AIM OF THE TASK: Each line from the opening of the records that follow to the line with "Blockchain Messaging App" needs to be written out exactly. Add nothing.

(DATA PROVIDED)

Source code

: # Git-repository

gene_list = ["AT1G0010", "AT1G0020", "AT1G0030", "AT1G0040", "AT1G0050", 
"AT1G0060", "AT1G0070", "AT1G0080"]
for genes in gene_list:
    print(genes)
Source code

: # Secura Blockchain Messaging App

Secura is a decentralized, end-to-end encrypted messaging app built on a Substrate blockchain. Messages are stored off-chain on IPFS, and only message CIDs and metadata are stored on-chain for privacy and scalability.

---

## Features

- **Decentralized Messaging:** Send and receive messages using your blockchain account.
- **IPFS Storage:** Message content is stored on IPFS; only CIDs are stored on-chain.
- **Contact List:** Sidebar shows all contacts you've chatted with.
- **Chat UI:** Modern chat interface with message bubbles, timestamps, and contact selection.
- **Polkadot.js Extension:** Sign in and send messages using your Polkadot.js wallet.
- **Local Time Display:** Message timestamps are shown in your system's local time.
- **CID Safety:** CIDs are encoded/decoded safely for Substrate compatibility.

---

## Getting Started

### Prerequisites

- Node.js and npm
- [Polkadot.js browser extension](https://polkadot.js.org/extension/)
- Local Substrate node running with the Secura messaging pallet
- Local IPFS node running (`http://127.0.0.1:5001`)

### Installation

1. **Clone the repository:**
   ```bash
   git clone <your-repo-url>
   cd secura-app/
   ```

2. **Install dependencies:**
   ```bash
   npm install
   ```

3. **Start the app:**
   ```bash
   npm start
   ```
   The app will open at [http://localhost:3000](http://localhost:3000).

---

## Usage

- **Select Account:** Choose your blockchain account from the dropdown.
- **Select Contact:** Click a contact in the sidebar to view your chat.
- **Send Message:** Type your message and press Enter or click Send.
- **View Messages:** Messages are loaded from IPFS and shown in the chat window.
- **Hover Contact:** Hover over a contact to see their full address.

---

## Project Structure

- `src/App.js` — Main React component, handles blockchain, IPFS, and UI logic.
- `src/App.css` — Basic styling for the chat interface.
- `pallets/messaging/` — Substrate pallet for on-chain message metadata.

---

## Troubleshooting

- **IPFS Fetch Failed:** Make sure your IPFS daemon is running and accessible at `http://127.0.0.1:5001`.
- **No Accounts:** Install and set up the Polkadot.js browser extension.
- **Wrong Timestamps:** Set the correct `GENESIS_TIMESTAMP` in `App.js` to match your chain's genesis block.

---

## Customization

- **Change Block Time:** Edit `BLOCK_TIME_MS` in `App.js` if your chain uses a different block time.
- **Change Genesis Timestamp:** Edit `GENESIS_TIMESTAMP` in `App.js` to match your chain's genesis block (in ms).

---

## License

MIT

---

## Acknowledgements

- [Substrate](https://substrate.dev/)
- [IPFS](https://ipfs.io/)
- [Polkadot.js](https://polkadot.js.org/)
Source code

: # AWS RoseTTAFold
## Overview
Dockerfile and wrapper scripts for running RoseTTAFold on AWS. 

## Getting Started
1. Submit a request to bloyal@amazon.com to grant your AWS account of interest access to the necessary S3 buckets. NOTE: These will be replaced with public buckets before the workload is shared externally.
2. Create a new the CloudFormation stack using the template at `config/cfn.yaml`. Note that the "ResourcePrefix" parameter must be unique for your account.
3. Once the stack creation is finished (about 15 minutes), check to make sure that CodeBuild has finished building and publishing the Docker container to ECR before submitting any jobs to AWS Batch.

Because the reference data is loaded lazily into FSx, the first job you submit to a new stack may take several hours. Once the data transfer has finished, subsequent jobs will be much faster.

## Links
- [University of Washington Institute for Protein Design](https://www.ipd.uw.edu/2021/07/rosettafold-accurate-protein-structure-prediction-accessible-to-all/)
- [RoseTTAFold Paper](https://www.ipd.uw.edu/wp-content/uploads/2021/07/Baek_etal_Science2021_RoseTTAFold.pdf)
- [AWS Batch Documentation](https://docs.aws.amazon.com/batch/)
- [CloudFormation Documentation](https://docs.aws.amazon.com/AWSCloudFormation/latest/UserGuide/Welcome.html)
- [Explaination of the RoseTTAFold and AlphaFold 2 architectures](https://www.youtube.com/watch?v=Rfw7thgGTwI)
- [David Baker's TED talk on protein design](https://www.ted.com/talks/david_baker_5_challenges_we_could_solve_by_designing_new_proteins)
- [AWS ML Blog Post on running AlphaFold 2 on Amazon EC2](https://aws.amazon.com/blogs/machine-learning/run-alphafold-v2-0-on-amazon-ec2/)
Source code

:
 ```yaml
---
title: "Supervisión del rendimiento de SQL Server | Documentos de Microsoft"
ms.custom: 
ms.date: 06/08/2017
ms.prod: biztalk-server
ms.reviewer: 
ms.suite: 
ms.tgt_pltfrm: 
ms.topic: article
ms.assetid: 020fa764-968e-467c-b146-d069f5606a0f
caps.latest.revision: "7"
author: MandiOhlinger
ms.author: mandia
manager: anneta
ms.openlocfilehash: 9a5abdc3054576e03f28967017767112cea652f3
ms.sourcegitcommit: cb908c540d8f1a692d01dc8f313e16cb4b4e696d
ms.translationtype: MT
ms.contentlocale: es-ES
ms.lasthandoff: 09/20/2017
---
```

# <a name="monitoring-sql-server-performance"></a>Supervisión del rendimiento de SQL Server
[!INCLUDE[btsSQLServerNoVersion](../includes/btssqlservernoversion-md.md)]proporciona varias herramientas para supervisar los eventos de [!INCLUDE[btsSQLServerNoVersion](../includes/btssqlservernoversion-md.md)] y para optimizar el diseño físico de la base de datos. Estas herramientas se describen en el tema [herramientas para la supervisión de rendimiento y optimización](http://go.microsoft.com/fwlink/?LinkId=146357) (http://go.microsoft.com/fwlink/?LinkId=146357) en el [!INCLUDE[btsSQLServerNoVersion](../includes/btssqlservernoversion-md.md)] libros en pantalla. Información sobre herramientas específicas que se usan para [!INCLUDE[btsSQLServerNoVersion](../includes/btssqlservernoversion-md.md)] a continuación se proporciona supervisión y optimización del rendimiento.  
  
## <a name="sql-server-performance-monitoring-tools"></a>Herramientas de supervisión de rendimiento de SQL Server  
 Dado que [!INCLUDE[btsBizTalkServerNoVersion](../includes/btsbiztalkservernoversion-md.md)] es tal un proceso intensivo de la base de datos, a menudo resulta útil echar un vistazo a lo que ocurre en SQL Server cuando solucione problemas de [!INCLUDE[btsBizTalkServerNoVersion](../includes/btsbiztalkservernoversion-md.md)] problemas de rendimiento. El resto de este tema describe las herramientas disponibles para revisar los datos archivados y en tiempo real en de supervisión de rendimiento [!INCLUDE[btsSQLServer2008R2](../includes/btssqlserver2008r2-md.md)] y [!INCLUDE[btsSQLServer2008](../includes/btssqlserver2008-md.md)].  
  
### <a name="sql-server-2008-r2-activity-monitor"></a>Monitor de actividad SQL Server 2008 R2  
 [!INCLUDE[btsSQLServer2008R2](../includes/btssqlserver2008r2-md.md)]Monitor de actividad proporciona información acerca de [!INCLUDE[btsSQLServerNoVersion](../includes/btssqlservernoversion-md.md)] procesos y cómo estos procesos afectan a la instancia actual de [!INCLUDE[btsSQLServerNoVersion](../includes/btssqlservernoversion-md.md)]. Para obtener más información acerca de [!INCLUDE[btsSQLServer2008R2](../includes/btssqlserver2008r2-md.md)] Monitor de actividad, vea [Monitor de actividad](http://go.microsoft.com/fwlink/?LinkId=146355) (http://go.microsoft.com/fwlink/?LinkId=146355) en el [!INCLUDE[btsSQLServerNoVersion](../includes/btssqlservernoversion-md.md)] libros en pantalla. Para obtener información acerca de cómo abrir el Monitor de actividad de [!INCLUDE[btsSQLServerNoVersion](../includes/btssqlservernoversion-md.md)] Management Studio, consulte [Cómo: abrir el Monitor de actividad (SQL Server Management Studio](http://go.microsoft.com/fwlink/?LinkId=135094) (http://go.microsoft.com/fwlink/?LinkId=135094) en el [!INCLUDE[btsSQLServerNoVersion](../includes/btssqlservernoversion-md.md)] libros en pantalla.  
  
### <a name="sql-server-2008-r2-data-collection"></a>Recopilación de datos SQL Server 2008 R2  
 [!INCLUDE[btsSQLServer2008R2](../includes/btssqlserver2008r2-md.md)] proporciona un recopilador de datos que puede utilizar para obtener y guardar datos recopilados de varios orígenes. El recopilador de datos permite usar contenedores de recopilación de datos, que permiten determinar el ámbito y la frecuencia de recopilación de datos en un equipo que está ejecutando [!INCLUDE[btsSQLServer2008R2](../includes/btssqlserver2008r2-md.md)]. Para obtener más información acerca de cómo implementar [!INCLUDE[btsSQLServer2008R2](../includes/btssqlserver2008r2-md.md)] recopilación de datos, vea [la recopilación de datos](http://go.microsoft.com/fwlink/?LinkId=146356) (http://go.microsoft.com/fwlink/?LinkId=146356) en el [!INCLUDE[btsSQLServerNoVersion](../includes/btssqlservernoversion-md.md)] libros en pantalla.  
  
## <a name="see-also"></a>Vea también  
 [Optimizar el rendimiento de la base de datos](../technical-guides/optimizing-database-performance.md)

(End DATA PROVIDED)

WORKED SOLUTION:
Source code

: # Git-repository

gene_list = ["AT1G0010", "AT1G0020", "AT1G0030", "AT1G0040", "AT1G0050", 
"AT1G0060", "AT1G0070", "AT1G0080"]
for genes in gene_list:
    print(genes)
Source code

: # Secura Blockchain Messaging App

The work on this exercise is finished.